Carter sagte: "Der Beweis für die Vorteile der Prostatakrebs-Screening war moderat, aber die Qualität der Beweise für die Schäden war hoch. Ich denke, Männer brauchen diese Informationen, sie verdienen, diese Informationen zu haben und wenn sie es bekommen, werden einige Männer nehmen Die gleichen Informationen und entscheiden, sie wollen abgeschirmt werden "und andere werden nicht"

Es ist sehr wichtig, dass die Männer sich der möglichen Schäden bewusst sind, die PSA-Tests führen können, sowie den möglichen Nutzen davon, dass sie Krebs erkennen können.

Deshalb ist es unerlässlich, dass die Patienten mit ihrem Arzt die beste Vorgehensweise besprechen.

Viele Experten stimmen mit den neuen Richtlinien überein, aber äußern sich besorgt über die Auswirkungen, die sie auf Ärzte und ihre Patienten haben werden.

Laut einer Studie von Forschern an der UCLA Jonsson Comprehensive Cancer Center, ein Test für Prostatakrebs namens A + PSA-Assay, dass Ebenen von PSA und sechs spezifische Antikörper im Blut von Männern mit der Krankheit gefunden wurde empfindlicher und spezifischer als die herkömmlichen PSA-Test verwendet.

Forscher berichteten in NEJM (New England Journal of Medicine (März 2012 Ausgabe), dass während PSA-Tests reduziert Prostatakrebs Sterblichkeit, scheint es nicht, all-Ursache-Mortalität zu reduzieren.

Im Oktober 2011 empfahl die USPSTF (US Preventive Services Task Force) gegen PSA-basierte Screening für Prostatakrebs. Sie betonten, dass ihre Empfehlung auf Männer ohne Symptome angewendet wurde, die auf das Vorhandensein von Prostatakrebs hindeuten könnten.

Die USPSTF schrieb: "Der Beweis ist überzeugend, dass PSA-basierte Screening-Programme zur Erkennung von vielen Fällen von asymptomatischen Prostatakrebs führen.
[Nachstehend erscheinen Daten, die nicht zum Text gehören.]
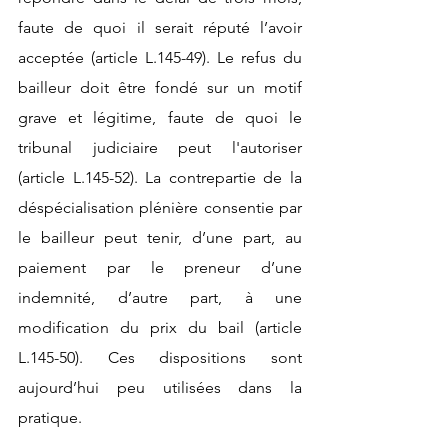
faute de quoi il serait réputé l’avoir 
acceptée (article L.145-49). Le refus du 
bailleur doit être fondé sur un motif 
grave et légitime, faute de quoi le 
tribunal judiciaire peut l'autoriser 
(article L.145-52). La contrepartie de la 
déspécialisation plénière consentie par 
le bailleur peut tenir, d’une part, au 
paiement par le preneur d’une 
indemnité, d’autre part, à une 
modification du prix du bail (article 
L.145-50). Ces dispositions sont 
aujourd’hui peu utilisées dans la 
pratique. 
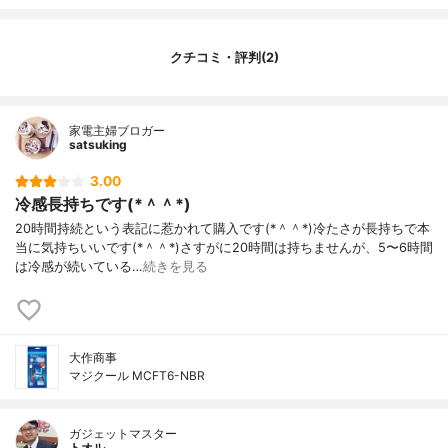
クチコミ・評判(2)
家電主婦ブロガー
satsuking
3.00
冷感長持ちです(*＾＾*)
20時間持続という表記に惹かれて購入です(*＾＾*)冷たさが長持ちで本
当に気持ちいいです(*＾＾*)さすがに20時間は持ちませんが、5〜6時間
は冷感が続いている…
続きを見る
大作商事
マジクール MCFT6-NBR
ガジェットマスター
トオル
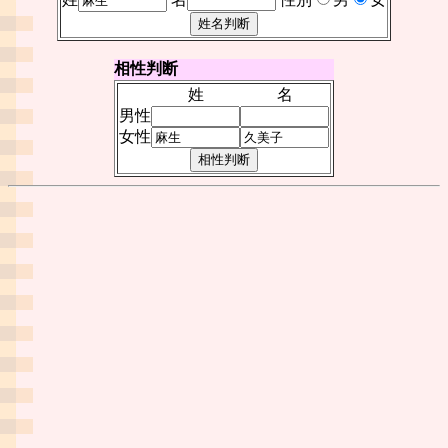
相性判断
姓
名
男性
女性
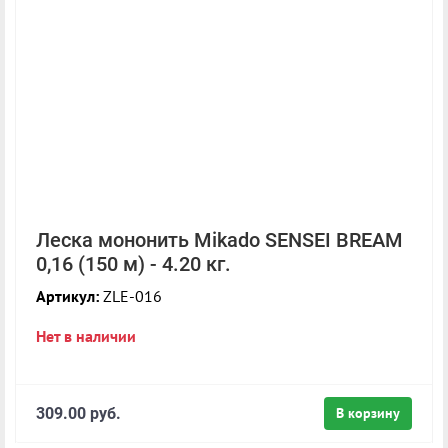
Леска мононить Mikado SENSEI BREAM
0,16 (150 м) - 4.20 кг.
Артикул:
ZLE-016
Нет в наличии
309.00 руб.
В корзину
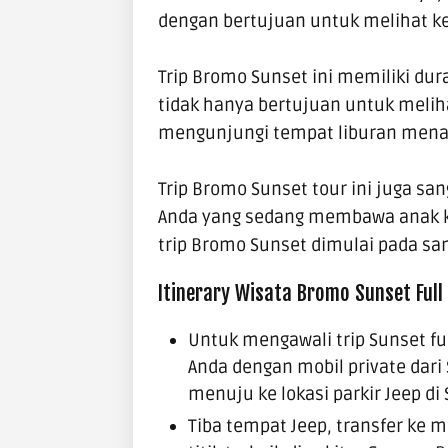
dengan bertujuan untuk melihat k
Trip Bromo Sunset ini memiliki dura
tidak hanya bertujuan untuk meliha
mengunjungi tempat liburan mena
Trip Bromo Sunset tour ini juga sa
Anda yang sedang membawa
anak k
trip Bromo Sunset dimulai pada sang
Itinerary Wisata Bromo Sunset Full
Untuk mengawali trip Sunset fu
Anda dengan
mobil private
dari
menuju ke lokasi parkir Jeep d
Tiba tempat Jeep, transfer ke m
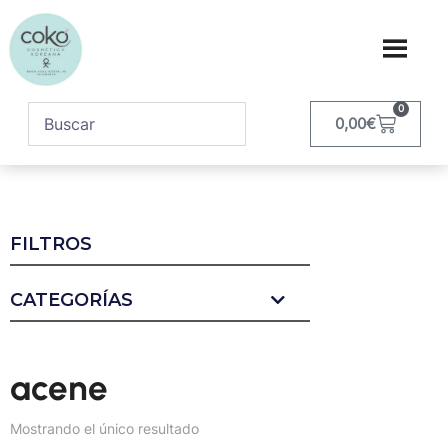
0
0,00
€
FILTROS
CATEGORÍAS
acene
Mostrando el único resultado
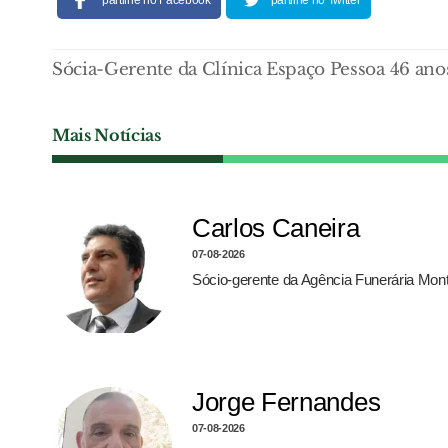
partilhe no Facebook
partilhe no Twitter
Sócia-Gerente da Clínica Espaço Pessoa 46 ano
Mais Notícias
Carlos Caneira
07-08-2026
Sócio-gerente da Agência Funerária Monte
Jorge Fernandes
07-08-2026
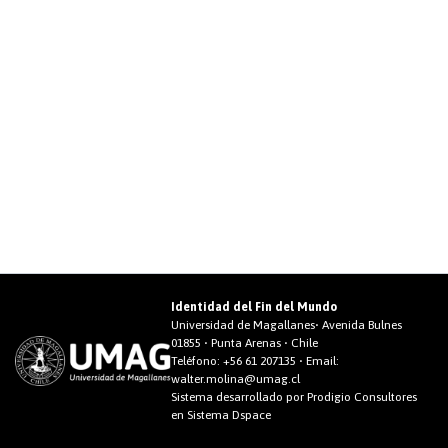
Identidad del Fin del Mundo
Universidad de Magallanes• Avenida Bulnes
01855 • Punta Arenas • Chile
Teléfono:
+56 61 207135
• Email:
walter.molina@umag.cl
Sistema desarrollado por Prodigio Consultores
en Sistema Dspace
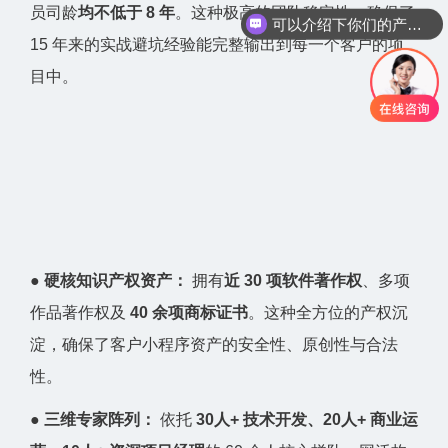
员司龄
均不低于 8 年
。这种极高的团队稳定性，确保了
可以介绍下你们的产品么？
15 年来的实战避坑经验能完整输出到每一个客户的项
目中。
●
硬核知识产权资产：
拥有
近 30 项软件著作权
、多项
作品著作权及
40 余项商标证书
。这种全方位的产权沉
淀，确保了客户小程序资产的安全性、原创性与合法
性。
●
三维专家阵列：
依托
30人+ 技术开发、20人+ 商业运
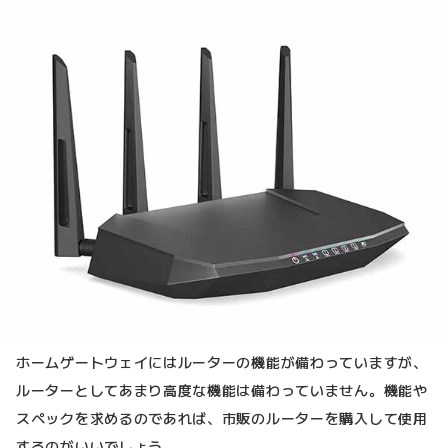
ホームゲートウェイにはルーターの機能が備わっていますが、
ルーターとしてあまり高度な機能は備わっていません。機能や
スペックを求めるのであれば、市販のルーターを購入して使用
するのがいいでしょう。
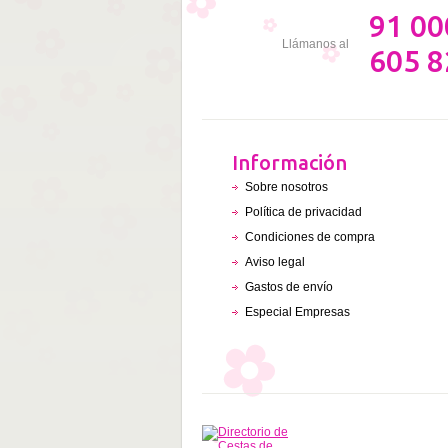
91 00
Llámanos al
605 8
Información
Sobre nosotros
Política de privacidad
Condiciones de compra
Aviso legal
Gastos de envío
Especial Empresas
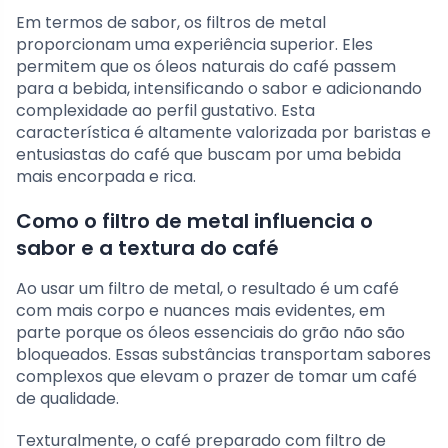
Em termos de sabor, os filtros de metal
proporcionam uma experiência superior. Eles
permitem que os óleos naturais do café passem
para a bebida, intensificando o sabor e adicionando
complexidade ao perfil gustativo. Esta
característica é altamente valorizada por baristas e
entusiastas do café que buscam por uma bebida
mais encorpada e rica.
Como o filtro de metal influencia o
sabor e a textura do café
Ao usar um filtro de metal, o resultado é um café
com mais corpo e nuances mais evidentes, em
parte porque os óleos essenciais do grão não são
bloqueados. Essas substâncias transportam sabores
complexos que elevam o prazer de tomar um café
de qualidade.
Texturalmente, o café preparado com filtro de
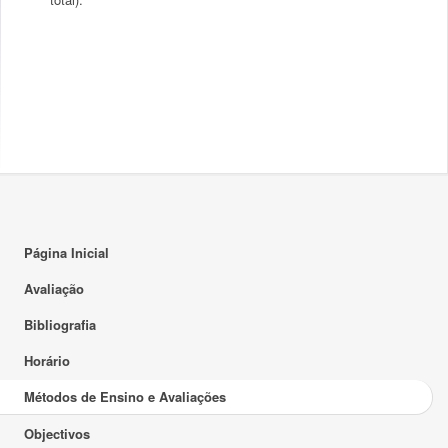
Página Inicial
Avaliação
Bibliografia
Horário
Métodos de Ensino e Avaliações
Objectivos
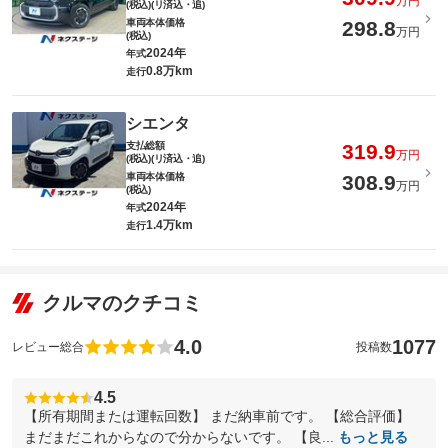
万円
(税込)(リ済込・追)
車両本体価格
298.8
万円
(税込)
2024年
年式
0.8万km
走行
シエンタ
支払総額
319.9
万円
(税込)(リ済込・追)
車両本体価格
308.9
万円
(税込)
2024年
年式
1.4万km
走行
クルマのクチコミ
4.0
1077
レビュー総合
投稿数
4.5
【所有期間または運転回数】 まだ納車前です。 【総合評価】
まだまだこれからなので分からないです。 【良...
もっと見る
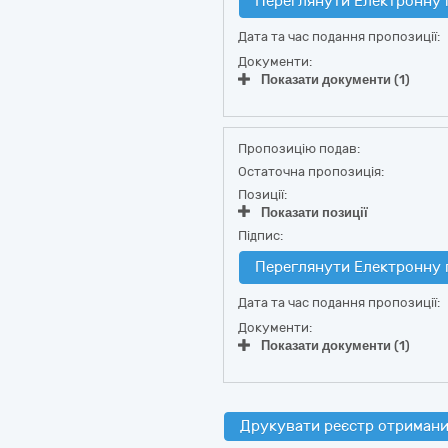
Переглянути Електронну 
Дата та час подання пропозиції:
Документи:
Показати документи (1)
Пропозицію подав:
Остаточна пропозиція:
Позиції:
Показати позиції
Підпис:
Переглянути Електронну 
Дата та час подання пропозиції:
Документи:
Показати документи (1)
Друкувати реєстр отримани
Der Beweis ist auch überzeugend, dass die Mehrheit der Männer, die asymptomatische Krebs erkannt haben, die durch PSA-Screening erkannt werden, einen Tumor, der histologisch trifft Kriterien für Prostatakrebs, aber der Tumor wird entweder nicht fortschreiten oder ist so indolent und langsam wachsend, dass es die Lebensdauer des Mannes nicht beeinträchtigen oder nachteilige gesundheitliche Auswirkungen verursachen wird, da er zuerst an einer anderen Ursache sterben wird."